- Fed minutes reflect growing fears about inflation
- China, Hong Kong stocks slide as Shanghai fights COVID-19
- U.S. yields slip from multi-year highs
- Stocks make tentative gains; Treasury yields slip
LONDON, April 7 (Reuters) - U.S. Treasury bond yields slipped from multi-year highs on Thursday and equities showed signs of steadying after Federal Reserve minutes released the previous day did nothing to add to the rate-hike momentum already priced into markets.

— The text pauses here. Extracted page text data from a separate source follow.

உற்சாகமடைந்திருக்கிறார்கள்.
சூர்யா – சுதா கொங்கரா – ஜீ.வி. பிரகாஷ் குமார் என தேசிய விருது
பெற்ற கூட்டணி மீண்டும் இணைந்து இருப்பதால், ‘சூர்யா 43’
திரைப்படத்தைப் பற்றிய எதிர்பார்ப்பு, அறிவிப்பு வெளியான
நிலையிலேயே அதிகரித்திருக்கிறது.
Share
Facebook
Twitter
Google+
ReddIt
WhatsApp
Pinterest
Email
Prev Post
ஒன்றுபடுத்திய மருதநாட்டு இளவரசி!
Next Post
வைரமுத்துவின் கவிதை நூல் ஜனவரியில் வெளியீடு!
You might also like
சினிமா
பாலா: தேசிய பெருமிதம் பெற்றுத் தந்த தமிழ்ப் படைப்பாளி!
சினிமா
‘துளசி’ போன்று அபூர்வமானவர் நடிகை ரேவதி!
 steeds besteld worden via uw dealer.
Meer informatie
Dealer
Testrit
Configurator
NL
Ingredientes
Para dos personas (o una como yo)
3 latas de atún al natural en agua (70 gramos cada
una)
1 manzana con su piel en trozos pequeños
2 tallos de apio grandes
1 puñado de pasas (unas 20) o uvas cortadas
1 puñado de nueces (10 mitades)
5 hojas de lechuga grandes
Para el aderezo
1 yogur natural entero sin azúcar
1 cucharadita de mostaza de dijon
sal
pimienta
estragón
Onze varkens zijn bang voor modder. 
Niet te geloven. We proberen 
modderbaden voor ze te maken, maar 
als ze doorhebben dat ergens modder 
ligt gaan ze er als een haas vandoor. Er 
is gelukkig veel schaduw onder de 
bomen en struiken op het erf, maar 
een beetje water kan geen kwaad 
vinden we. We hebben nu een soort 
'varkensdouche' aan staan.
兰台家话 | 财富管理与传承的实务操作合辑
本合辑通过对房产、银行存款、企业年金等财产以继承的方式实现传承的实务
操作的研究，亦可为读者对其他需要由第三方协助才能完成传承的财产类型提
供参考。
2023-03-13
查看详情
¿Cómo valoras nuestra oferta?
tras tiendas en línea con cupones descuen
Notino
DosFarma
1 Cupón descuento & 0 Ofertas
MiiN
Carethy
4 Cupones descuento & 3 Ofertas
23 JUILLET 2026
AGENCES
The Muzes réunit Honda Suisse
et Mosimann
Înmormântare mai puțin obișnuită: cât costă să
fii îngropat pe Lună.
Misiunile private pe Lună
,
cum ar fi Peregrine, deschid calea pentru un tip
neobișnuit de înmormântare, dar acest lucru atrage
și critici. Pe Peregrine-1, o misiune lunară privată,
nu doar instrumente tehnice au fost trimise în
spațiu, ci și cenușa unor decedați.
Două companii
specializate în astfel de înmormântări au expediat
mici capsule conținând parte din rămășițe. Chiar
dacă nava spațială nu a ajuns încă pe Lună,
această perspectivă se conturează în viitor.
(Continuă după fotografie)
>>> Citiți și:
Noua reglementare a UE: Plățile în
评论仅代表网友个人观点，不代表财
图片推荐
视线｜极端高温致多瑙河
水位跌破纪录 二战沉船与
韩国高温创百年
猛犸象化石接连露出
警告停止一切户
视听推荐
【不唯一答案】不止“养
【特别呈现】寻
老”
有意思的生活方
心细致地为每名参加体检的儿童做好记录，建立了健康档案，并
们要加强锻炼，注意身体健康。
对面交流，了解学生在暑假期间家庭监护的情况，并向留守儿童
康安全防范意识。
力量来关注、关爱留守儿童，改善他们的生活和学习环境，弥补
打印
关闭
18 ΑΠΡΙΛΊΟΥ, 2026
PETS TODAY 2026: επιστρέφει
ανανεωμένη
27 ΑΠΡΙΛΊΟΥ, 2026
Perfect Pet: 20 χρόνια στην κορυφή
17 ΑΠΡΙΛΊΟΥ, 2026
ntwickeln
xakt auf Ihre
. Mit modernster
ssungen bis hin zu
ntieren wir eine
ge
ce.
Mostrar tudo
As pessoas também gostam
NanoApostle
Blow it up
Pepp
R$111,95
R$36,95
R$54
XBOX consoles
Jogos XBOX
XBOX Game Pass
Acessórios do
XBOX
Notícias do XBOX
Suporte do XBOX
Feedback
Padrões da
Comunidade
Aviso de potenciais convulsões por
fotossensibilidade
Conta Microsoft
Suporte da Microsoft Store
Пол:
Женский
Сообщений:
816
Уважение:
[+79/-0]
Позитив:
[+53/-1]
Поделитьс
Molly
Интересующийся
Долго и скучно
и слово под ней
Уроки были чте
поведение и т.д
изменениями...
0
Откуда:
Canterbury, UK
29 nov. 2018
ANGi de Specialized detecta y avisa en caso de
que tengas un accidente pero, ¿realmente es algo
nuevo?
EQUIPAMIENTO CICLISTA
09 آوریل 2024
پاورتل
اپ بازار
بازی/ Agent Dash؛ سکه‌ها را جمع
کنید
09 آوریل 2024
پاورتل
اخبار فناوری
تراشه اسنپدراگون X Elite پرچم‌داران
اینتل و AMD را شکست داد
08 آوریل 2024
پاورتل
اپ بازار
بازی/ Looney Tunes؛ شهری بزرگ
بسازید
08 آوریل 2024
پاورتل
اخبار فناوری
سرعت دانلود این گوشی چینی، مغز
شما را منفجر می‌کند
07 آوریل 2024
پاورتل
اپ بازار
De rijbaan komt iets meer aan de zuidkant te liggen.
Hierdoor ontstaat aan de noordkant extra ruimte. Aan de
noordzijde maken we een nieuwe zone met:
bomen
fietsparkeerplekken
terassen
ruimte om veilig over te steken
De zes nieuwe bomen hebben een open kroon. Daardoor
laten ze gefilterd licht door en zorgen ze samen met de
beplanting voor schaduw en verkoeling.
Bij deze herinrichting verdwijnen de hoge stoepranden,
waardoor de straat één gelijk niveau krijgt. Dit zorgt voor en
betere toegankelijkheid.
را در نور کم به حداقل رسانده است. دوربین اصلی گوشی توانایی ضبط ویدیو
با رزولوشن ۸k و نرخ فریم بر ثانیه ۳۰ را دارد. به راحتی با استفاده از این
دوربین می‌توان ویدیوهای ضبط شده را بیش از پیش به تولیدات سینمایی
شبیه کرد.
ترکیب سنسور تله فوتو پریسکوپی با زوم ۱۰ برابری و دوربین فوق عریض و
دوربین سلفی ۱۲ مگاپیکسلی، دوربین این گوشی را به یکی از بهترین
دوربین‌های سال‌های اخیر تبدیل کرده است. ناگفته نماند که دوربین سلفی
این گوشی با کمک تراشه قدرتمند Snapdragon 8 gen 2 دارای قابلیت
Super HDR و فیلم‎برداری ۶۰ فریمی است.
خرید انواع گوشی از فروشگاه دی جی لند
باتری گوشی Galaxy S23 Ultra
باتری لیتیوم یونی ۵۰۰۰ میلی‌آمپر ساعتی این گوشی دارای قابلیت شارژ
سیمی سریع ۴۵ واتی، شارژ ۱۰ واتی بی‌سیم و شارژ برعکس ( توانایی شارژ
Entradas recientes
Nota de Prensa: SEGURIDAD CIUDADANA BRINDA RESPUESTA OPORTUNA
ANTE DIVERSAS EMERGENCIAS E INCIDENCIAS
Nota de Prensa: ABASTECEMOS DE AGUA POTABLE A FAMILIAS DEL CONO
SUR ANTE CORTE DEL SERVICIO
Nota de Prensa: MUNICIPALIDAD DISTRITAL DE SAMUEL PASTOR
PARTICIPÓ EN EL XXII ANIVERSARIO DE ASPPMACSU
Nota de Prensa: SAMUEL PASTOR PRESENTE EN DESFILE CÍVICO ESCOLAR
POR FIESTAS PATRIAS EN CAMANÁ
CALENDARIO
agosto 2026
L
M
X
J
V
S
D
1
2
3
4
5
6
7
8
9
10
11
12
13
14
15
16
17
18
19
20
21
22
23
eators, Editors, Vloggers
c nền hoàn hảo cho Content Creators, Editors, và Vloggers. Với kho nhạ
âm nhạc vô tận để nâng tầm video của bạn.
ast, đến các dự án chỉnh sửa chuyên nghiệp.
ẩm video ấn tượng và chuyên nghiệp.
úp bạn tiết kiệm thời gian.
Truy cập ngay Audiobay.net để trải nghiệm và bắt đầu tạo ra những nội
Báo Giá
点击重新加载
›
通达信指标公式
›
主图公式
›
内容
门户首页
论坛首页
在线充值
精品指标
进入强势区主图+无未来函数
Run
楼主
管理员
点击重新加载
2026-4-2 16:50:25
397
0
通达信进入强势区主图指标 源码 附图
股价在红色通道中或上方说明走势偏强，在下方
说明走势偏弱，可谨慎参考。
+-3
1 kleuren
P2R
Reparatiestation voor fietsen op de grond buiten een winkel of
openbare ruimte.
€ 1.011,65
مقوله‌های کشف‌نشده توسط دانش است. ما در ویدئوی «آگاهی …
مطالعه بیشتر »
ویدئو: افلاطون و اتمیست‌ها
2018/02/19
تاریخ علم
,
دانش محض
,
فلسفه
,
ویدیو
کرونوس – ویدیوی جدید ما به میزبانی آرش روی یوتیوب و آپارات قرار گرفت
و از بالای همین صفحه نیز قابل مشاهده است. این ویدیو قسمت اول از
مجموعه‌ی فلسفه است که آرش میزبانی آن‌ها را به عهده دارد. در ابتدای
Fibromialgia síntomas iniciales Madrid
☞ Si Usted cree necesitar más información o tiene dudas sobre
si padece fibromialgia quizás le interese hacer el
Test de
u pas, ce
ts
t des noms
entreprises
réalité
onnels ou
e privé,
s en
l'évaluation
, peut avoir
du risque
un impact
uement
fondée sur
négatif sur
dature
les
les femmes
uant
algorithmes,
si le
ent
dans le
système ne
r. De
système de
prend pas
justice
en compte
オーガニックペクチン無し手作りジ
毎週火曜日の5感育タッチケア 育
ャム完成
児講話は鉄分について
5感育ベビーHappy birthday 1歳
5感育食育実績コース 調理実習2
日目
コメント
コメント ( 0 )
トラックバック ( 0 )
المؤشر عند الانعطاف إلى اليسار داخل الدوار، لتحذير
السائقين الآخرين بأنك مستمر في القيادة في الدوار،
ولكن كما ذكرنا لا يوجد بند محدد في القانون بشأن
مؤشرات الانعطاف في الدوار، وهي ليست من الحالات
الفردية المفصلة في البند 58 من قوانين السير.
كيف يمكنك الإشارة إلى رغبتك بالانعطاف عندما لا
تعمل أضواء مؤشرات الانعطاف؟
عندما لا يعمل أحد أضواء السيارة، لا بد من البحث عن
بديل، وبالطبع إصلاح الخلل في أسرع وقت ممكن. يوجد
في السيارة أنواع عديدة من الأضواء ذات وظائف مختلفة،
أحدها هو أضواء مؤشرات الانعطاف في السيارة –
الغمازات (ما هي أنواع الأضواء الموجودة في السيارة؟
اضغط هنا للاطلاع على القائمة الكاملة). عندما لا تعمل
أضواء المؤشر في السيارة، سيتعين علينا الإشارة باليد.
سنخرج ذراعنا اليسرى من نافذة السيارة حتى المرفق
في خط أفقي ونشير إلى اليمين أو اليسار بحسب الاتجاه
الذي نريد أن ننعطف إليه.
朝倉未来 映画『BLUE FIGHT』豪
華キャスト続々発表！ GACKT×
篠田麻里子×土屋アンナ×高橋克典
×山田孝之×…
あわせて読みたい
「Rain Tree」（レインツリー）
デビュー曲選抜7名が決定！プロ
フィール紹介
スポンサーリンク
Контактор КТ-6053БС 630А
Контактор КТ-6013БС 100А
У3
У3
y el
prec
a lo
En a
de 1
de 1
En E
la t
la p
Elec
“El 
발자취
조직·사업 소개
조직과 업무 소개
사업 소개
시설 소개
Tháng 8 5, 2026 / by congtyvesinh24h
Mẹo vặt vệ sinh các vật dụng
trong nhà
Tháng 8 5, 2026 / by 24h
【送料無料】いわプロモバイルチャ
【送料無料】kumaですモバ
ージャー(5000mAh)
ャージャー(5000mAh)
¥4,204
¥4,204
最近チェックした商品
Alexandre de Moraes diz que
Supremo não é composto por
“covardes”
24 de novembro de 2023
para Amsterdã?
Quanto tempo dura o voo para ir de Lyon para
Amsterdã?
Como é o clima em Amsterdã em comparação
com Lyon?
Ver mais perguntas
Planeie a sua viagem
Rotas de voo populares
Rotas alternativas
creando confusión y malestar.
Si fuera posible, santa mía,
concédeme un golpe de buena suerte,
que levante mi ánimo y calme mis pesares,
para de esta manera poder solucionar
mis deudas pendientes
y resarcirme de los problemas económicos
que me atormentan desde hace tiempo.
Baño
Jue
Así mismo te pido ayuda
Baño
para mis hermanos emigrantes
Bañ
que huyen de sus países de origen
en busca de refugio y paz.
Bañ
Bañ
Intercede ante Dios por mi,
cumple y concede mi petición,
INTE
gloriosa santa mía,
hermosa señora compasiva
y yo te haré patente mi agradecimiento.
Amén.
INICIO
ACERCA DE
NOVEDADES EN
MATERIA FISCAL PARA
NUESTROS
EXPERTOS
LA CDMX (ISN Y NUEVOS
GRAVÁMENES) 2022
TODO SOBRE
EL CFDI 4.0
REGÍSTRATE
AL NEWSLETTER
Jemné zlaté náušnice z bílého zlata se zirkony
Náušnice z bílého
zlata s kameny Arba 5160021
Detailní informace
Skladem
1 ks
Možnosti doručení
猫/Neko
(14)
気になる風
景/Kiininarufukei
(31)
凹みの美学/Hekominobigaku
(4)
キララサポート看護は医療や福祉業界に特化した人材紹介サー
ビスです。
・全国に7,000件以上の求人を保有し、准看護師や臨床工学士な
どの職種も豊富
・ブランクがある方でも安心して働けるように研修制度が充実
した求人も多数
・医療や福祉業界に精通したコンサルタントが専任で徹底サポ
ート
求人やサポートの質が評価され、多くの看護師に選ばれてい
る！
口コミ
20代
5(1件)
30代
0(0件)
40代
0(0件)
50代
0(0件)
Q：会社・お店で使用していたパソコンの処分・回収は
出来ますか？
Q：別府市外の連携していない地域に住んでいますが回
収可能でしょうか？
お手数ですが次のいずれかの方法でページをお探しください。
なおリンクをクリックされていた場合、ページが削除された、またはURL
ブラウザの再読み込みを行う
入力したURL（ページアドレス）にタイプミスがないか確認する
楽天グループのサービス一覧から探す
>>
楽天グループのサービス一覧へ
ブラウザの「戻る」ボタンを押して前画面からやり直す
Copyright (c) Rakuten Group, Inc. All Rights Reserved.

Ten-year Treasury yields, the benchmark for global borrowing costs, have risen around 20 basis points this month, adding to a 50 bps surge in March. Shorter-maturity yields which are more sensitive to interest rate expectations, have jumped even more.
Those moves, driven by expectations of faster policy tightening by the Federal Reserve and other central banks have weighed on stock markets, pushing MSCI's global equity index down 7% this year, while the Nasdaq U.S. tech benchmark has lost more than 11%.
Asian shares earlier on Thursday took their cues from Wall Street's selloff and fell to one-week lows while Japan's Nikkei index dropped 1.7%.
But markets gradually steadied, and a pan-European stock index rose 0.4%, while futures for the Nasdaq, which fell 2.4% on Wednesday, was up 0.3% by 0730 GMT.
Minutes of the Fed's March 15-16 meeting revealed concern that inflation had broadened through the economy and suggested its balance sheet reduction could start next month.
But comments earlier this week by Fed governor Lael Brainard had already cemented expectations of a faster stimulus withdrawal.
"(Fed chairman Jerome) Powell had already put 50 bps on (the) table for the next meeting, then we had Brainard's speech so there were no additional surprises in the minutes," said Thomas Costerg, senior economist at Pictet Wealth Management.
He said, however, markets would remain on tenterhooks and watch out for data such as March inflation figures -- expected next week at 8.3%.
"The question is to what degree the Fed will be willing to kill growth. My fear is (they) may not be as sensitive to weak growth as they were expected to be."
Ten-year Treasury yields slipped 4.5 bps to 2.564%, easing from a three-year peak around 2.66% touched on Wednesday. The 2-year note yield fell over 5 bps to 2.43%
The gap between the two- and 10-year segments was at the widest in a week, reversing the inversion that is seen as a recession signal .
With the Fed leading the policy tightening momentum among major central banks, the dollar stayed near two-year highs against a basket of currencies though it retreated from an overnight peak of 99.778.
The U.S. economic and interest rate picture is somewhat at divergence with some other big economies.
The euro was close to one-month lows, pressured by what ING analysts called a "double threat" from the economic impact of new sanctions on Russia and uncertainty about the outcome of the French election.
France votes on Sunday in the first presidential election round and while incumbent Emmanuel Macron is likely to re-take the presidency, his far-right opponent Marine Le Pen has been closing the gap, recent opinion polls show.
With her policies seen driving up France's fiscal deficit, the premium investors demand to hold French government bonds over German debt has risen to 55.3 bps, the highest since 2020 . French 10-year yields hit their highest levels since 2015 on Wednesday .
French stocks rose 0.4% on Thursday after sharp falls earlier this week.
"If France elects an inexperienced and populist president – who has in the past showed sympathies for Russian president Vladimir Putin – France and the EU would face a major upset almost comparable to the surprise win of Donald Trump in the 2016 U.S. elections," Berenberg analysts wrote.
Le Pen's agenda of protectionism, reform rollbacks, and anti-immigration stance would likely trigger conflict with the European Union, they warned.
Investors also fretted about growing economic strains and new COVID-19 outbreaks in China. Nomura estimated this week 23 Chinese cities accounting for 22% of the country's GDP, have implemented either full or partial lockdowns.
Shanghai, under a city-wide lockdown, reported nearly 20,000 new cases on April 6.
Chinese blue chips shed 0.9%, and Hong Kong stocks lost 1.3%, weighed by declines in large Chinese tech firms.